Re: Valid appraoch to State management?
by Kevin Spencer on 11/1/2007 3:19:00 AM
The Session object already does this. In essence, as an analogy, you are
suggesting that you create a box to put everything in, and put it in the box
to put everything in, unless I'm misunderstanding your intention.
--
HTH,
Kevin Spencer
Chicken Salad Surgeon
Microsoft MVP
"guy" <guy@discussions.microsoft.com> wrote in message
news:20802762-FAC4-49DA-A6FE-B8BD9A02C465@microsoft.com...
> Is this a valid approach to State Management?
>
> What I do is define a class 'State' which holds all the objects etc. that
> I
> need to store in the Session.
> I can then get my state object and reference all the objects that I need .

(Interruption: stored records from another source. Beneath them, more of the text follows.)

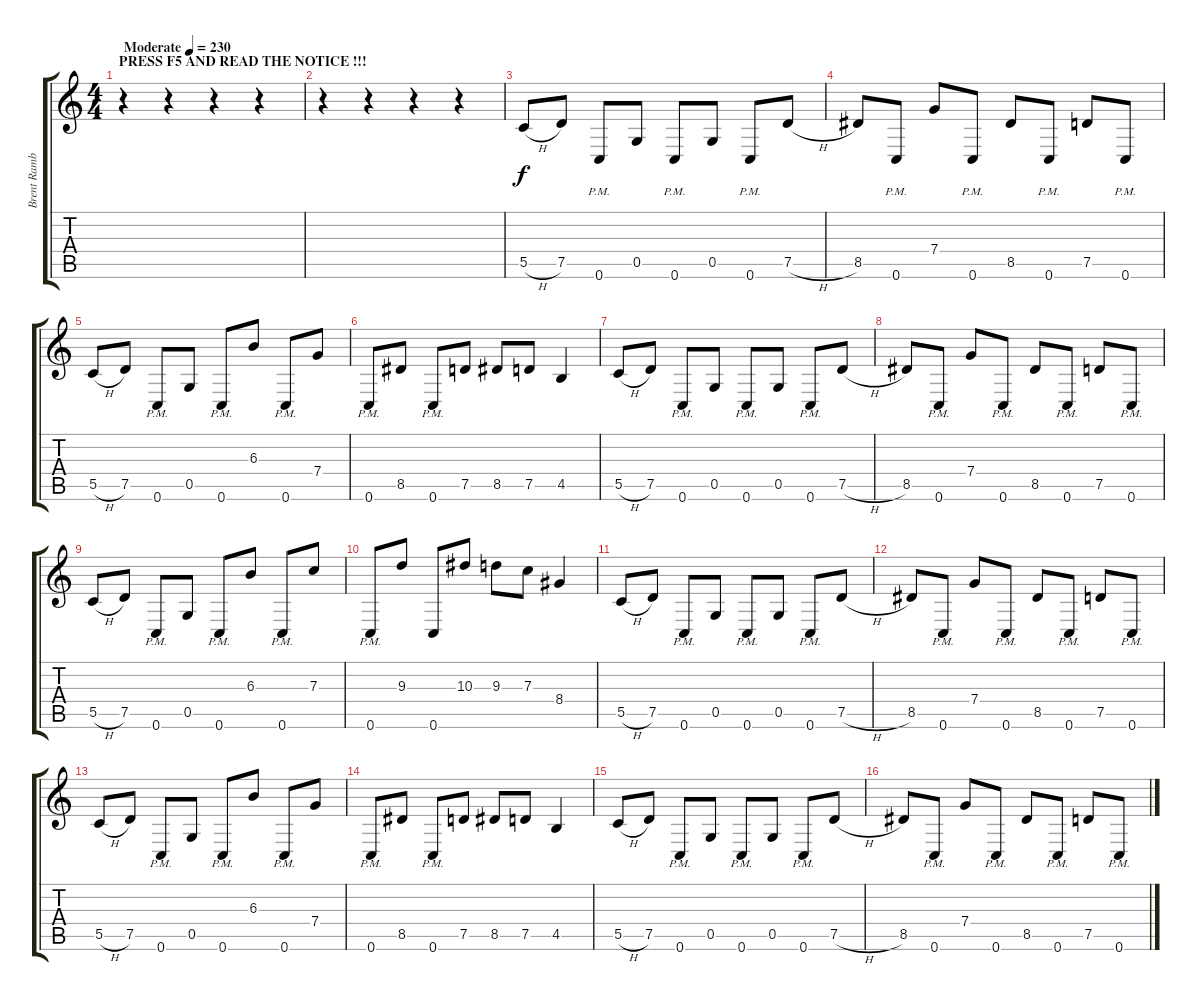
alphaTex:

\track ("Brent Rambler (Guitar 2)" "Brent Ramb") {instrument distortionguitar}
\staff {score tabs}
\tuning (D4 A3 F3 C3 G2 C2) {hide}
\ts (4 4)
\section ("" "PRESS F5 AND READ THE NOTICE !!!")
\tempo (230 "Moderate")
\clef g2
\ks c
r.4{dy f instrument distortionguitar} r.4 r.4 r.4 |
r.4 r.4 r.4 r.4 |
5.5{h}.8 7.5.8 0.6{pm}.8 0.5.8 0.6{pm}.8 0.5.8 0.6{pm}.8 7.5{h}.8 |
8.5.8 0.6{pm}.8 7.4.8 0.6{pm}.8 8.5.8 0.6{pm}.8 7.5.8 0.6{pm}.8 |
5.5{h}.8 7.5.8 0.6{pm}.8 0.5.8 0.6{pm}.8 6.3.8 0.6{pm}.8 7.4.8 |
0.6{pm}.8 8.5.8 0.6{pm}.8 7.5.8 8.5.8 7.5.8 4.5.4 |
5.5{h}.8 7.5.8 0.6{pm}.8 0.5.8 0.6{pm}.8 0.5.8 0.6{pm}.8 7.5{h}.8 |
8.5.8 0.6{pm}.8 7.4.8 0.6{pm}.8 8.5.8 0.6{pm}.8 7.5.8 0.6{pm}.8 |
5.5{h}.8 7.5.8 0.6{pm}.8 0.5.8 0.6{pm}.8 6.3.8 0.6{pm}.8 7.3.8 |
0.6{pm}.8 9.3.8 0.6.8 10.3.8 9.3.8 7.3.8 8.4.4 |
5.5{h}.8 7.5.8 0.6{pm}.8 0.5.8 0.6{pm}.8 0.5.8 0.6{pm}.8 7.5{h}.8 |
8.5.8 0.6{pm}.8 7.4.8 0.6{pm}.8 8.5.8 0.6{pm}.8 7.5.8 0.6{pm}.8 |
5.5{h}.8 7.5.8 0.6{pm}.8 0.5.8 0.6{pm}.8 6.3.8 0.6{pm}.8 7.4.8 |
0.6{pm}.8 8.5.8 0.6{pm}.8 7.5.8 8.5.8 7.5.8 4.5.4 |
5.5{h}.8 7.5.8 0.6{pm}.8 0.5.8 0.6{pm}.8 0.5.8 0.6{pm}.8 7.5{h}.8 |
8.5.8 0.6{pm}.8 7.4.8 0.6{pm}.8 8.5.8 0.6{pm}.8 7.5.8 0.6{pm}.8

> Later I can then save my state object back for use later.
>
> This makes coding much simpler than storing individual items in the
> session
> state but is there a performance hit for working this way?
>
> guy
Re: Valid appraoch to State management?
by Dave Bush on 11/1/2007 3:40:00 AM
As has already been mentioned, depending on the size, yes, you'll see a
performance hit.
However, you can do this with smaller objects marked as serializable OR
wrap the individual session variables with a class, which is my
preference. This way, I end up working with typed session variables, I
don't have to remember what string I used for the key, and I get
intellisense on my session vars.
http://www.dmbcllc.com/Articles/WebDevelopment/TypeSafeSessionVariables/tabid/168/Default.aspx
-----Original Message-----
From: guy [mailto:guy@discussions.microsoft.com]
Posted At: Thursday, November 01, 2007 7:08 AM
Posted To: microsoft.public.dotnet.framework.aspnet
Conversation: Valid appraoch to State management?
Subject: Valid appraoch to State management?
Is this a valid approach to State Management?
What I do is define a class 'State' which holds all the objects etc. that
I
need to store in the Session.
I can then get my state object and reference all the objects that I need .
Later I can then save my state object back for use later.
This makes coding much simpler than storing individual items in the
session
state but is there a performance hit for working this way?